Text passage →

________

One feature of the {getACS}
package is support for
building tables with the {gt}
package. To demonstrate, we
need data for a few different tables from the American Community
Survey:
acs_data <- get_acs_tables(
geography = "county",
state = "MD",
table = c("B01003", "B15003", "B25003"),
quiet = TRUE
)
To start, we can use filter_acs()
to filter one or more
tables from the ACS data frame:
Then, you can use select_acs()
to select the estimate,
percent estimate, name, and column title columns. In this example,
setting column_title_col
and perc_est_cols
to
NULL
drops those columns from the data frame:
pop_tbl_data <- pop_tbl_data |>
select_acs(
.value_col = "estimate",
.name_col = "NAME",
.column_title_col = NULL,
.perc_prefix = NULL
)
The main table building function is gt_acs()
which is a
wrapper for gt::gt()
, gt::cols_label()
,
gt::cols_merge_uncert()
and other {gt}
functions. Based on the predictable structure of ACS data, this function
can merge estimate and margin of error columns, format estimate and
percent estimate columns, and set a source note with a survey and table
attribution.
pop_tbl_data |>
gt_acs(
table = "B01003",
value_label = "Population",
name_label = "County",
perc = FALSE
) |>
fmt_acs_county(
state = "Maryland",
pattern = "(County|), {state}"
)
County | Population |
---|---|
Montgomery | 1,056,910 |
Prince George's | 957,189 |
Baltimore | 850,737 |
Anne Arundel | 588,109 |
Baltimore city | 584,548 |
Source: 2018-2022 ACS 5-year Estimates, Table B01003. |
Additional helpers can support common formatting tasks when working
with American Community Survey data. For example, the function
fmt_acs_county()

________

Data under study →
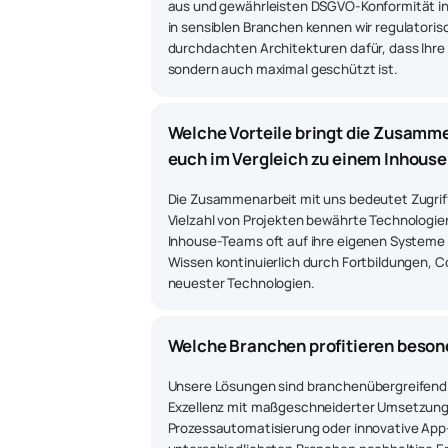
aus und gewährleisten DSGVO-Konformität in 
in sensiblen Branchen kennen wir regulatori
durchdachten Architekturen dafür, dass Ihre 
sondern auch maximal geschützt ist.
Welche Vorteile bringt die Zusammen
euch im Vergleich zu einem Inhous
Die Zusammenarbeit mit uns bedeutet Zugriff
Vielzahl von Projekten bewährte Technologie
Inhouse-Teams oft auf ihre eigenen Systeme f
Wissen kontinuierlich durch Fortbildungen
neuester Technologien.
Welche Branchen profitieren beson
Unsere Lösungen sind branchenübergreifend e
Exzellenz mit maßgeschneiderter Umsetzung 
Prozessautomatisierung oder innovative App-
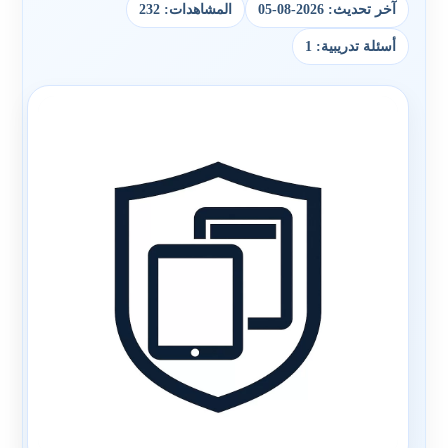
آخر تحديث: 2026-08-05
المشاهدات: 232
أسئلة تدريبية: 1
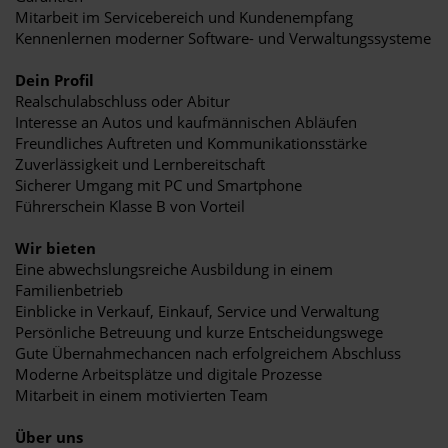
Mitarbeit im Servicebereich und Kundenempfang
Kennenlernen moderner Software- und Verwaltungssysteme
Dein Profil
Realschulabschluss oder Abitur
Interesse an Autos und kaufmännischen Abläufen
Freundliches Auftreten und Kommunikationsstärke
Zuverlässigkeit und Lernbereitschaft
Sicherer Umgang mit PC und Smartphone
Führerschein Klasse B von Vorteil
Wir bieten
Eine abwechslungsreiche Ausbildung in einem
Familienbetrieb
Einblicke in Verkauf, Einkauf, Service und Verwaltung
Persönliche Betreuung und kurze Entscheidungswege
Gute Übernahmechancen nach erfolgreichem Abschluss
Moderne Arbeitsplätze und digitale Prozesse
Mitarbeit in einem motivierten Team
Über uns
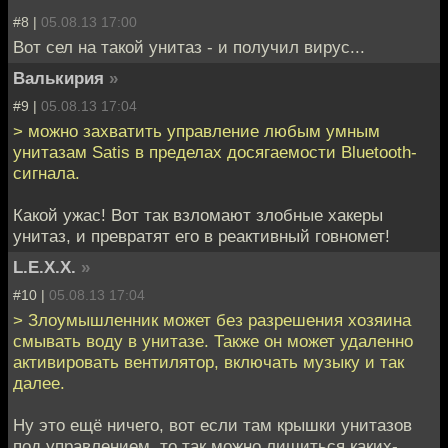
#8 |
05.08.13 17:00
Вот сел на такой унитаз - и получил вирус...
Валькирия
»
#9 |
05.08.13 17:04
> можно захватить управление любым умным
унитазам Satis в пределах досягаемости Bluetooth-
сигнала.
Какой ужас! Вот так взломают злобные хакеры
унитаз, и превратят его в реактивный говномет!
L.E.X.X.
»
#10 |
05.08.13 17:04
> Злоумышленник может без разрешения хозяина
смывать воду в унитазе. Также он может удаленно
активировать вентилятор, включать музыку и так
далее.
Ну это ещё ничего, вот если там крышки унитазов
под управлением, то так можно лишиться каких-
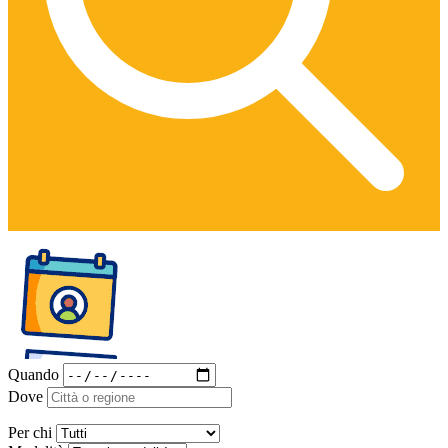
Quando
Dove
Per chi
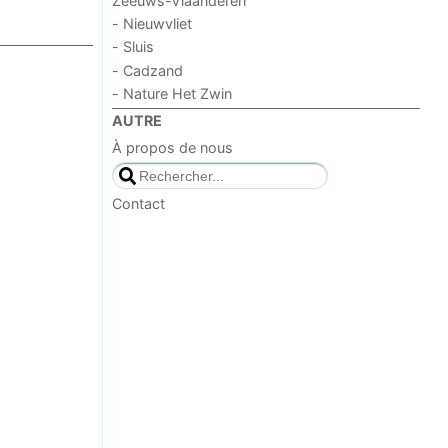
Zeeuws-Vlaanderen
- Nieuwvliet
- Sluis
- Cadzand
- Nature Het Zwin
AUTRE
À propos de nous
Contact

________

Tasks and exercises →
• 1. In the getACS article, what is the main table building function?
• 2. For each statement, say whether the getACS article agrees, and quote the words that decide it.
(a) The example gets data for counties in Maryland.
(b) In the table, Baltimore city has a larger population than Anne Arundel.
(c) The table's source note cites the 2018-2022 ACS 5-year Estimates.
Please answer from the getACS article alone, not from the material.

Expected outputs →
• 1. gt_acs()

• 2.
(a) Yes: "geography = "county"," and "state = "MD","
(b) No: "Anne Arundel | 588,109" and "Baltimore city | 584,548"
(c) Yes: "Source: 2018-2022 ACS 5-year Estimates, Table B01003."